◆ **Assignment**
Pull out each line in the records below that contains the word "pour", and list those lines.
- - - - - - -
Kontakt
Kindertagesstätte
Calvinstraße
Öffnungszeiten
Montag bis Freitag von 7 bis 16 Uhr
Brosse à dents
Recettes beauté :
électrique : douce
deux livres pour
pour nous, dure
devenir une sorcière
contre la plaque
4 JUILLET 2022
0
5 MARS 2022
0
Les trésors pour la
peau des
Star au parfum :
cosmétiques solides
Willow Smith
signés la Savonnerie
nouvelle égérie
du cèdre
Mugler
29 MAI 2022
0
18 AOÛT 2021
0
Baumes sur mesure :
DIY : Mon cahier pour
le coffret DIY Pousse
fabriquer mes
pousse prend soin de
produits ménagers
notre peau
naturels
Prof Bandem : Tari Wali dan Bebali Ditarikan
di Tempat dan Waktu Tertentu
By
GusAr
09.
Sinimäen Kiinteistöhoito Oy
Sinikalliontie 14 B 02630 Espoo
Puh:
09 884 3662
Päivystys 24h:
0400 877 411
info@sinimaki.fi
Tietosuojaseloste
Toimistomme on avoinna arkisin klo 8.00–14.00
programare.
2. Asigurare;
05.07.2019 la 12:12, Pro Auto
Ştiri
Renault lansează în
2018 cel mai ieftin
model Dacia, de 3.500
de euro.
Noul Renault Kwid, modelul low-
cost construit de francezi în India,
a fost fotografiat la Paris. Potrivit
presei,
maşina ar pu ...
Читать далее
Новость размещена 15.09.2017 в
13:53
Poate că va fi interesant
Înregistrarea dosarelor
- - - - - - -
◆ **Reply to the task**
deux livres pour
pour nous, dure
Les trésors pour la
DIY : Mon cahier pour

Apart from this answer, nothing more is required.